Tying Has Gone Down the Tubes

A few years back, based primarily on the need to find a way to huck big bass poppers with my fly rod
Tube fly, popper style
without having to worry about gigantic hooks, I made the dive into tube flies. Once I started messing around with tubes, it really opened a whole new world of tying for me and has helped me produce some effective patterns over the years. And given some of the factors we'll go into here, it's definitely a tying method you should not be ignoring.

Besides an excuse to buy more fancy tools and materials, there are some definite advantages to tube flies -- regardless of the specific patterns you'll be whipping up.

First off, and this is the biggest advantage from my vantage point, you can tie a fly with a much bigger and longer profile without adding the weight and worry of a large hook. For me, it was the need to cast some bigger salt-water poppers. When I got into the size hooks that would match the big poppers, I was looking at something that turn my popper into something akin to a hand-grenade (not to mention the cost of the bigger hooks). With tube flies, on the other hand, you can really mix and match the sizes and hook types since you're not constrained to have to build the fly onto the hook itself. You can create enormous profile flies and pair them up with smaller hooks that will still pierce flesh and land even the biggest fish.

Baby brown trout tube fly

The second advantage you might see is the "leverage factor". (And I know this is a somewhat arguable point, but let's roll with it anyway). Let's say you're fishing a big streamer or even a big steelhead pattern with a very long shank hook. A basic rule of physics shows us that the longer the shank, the more leverage there will be for the fish to fight as you bring it in. Tube flies, on the other hand, are most often short-shanked thicker wire hooks that reduce the amount of leverage any fish might gain on you with bigger patterns.

Purple Midnight Fire Streamer

Not only will the shorter hook shank reduce leverage, the hook will often separate from the tube when fighting a fish, which keeps it out of some gnarly mouthfuls of teeth. Even if the tube doesn't separate from the hook, you can easily slide it out of the way and remove the hook without fear of damaging a nicely tied steelhead or salmon fly in the process.

Weedless hook on a Deflectinator
Another advantage I've found is the ability to use different style hooks -- especially weedless style bass hooks -- that allow me to mix and match hook styles to a given condition while my pattern remains the same. With this handy trick, I can tie on a wacky weedless drop shot hook and voila, my fly is instantly weedless. This applies to streamers, poppers, big nymphs or anything else you might want to use as a weedless pattern.

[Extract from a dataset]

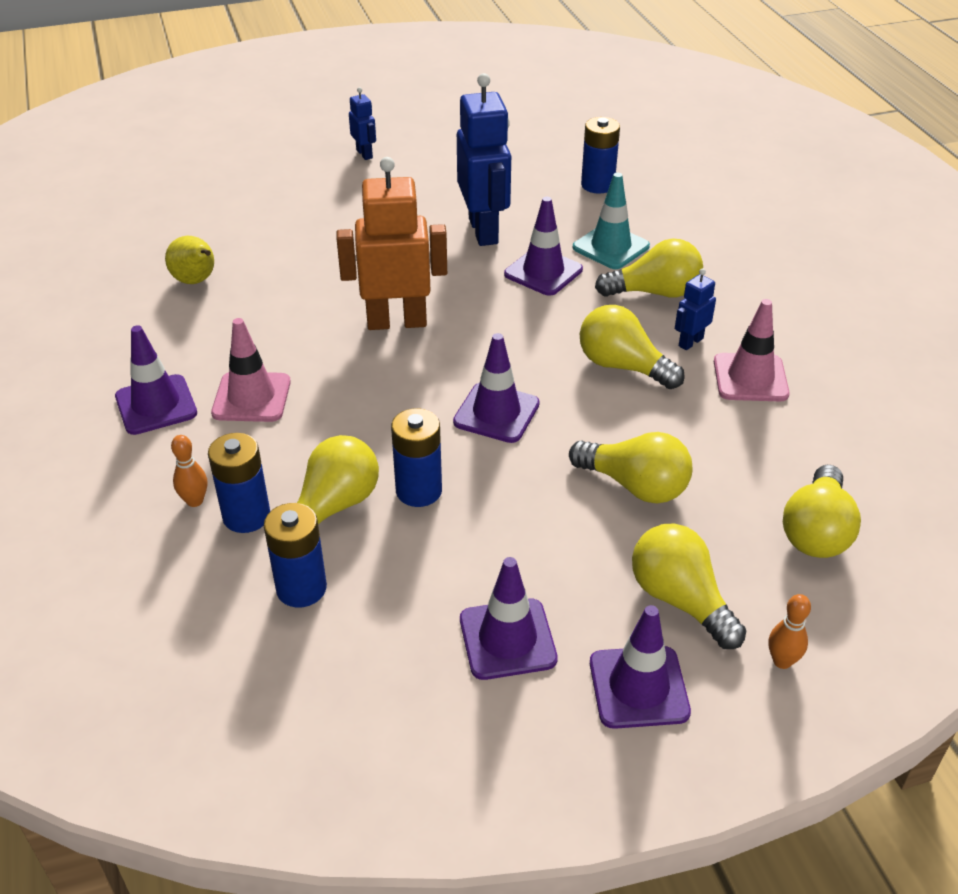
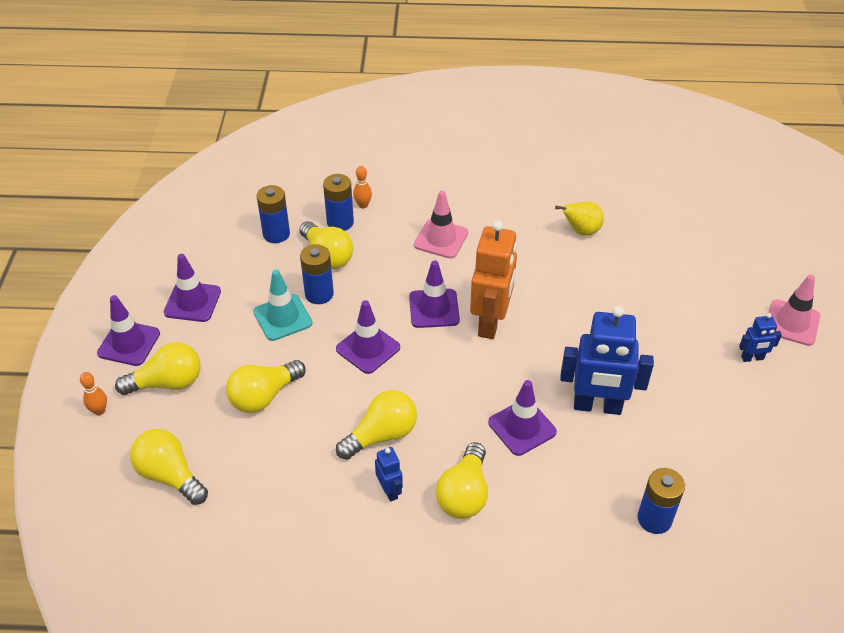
camera: 110 degrees right, 5 degrees up
purple traffic cone [115,325,197,435] -> purple traffic cone moved to [409,260,460,328]
turquoise traffic cone [573,173,650,269] -> turquoise traffic cone moved to [253,269,313,341]
pink traffic cone [714,299,790,401] -> pink traffic cone moved to [769,275,820,346]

You can also use this hook-swapping method to "weight" your patterns differently by using a heavier or lighter hook as needed.

And last but not least, because I can keep my tube flies stored without hooks, I can literally stick a pack of hooks and a bunch of tube patterns in my pocket and not worry about having to throw them into a box. In fact, my tube fly "box" is officially a ziplock bag that I can store almost anywhere without taking any space. Cheech makes fun of my "box".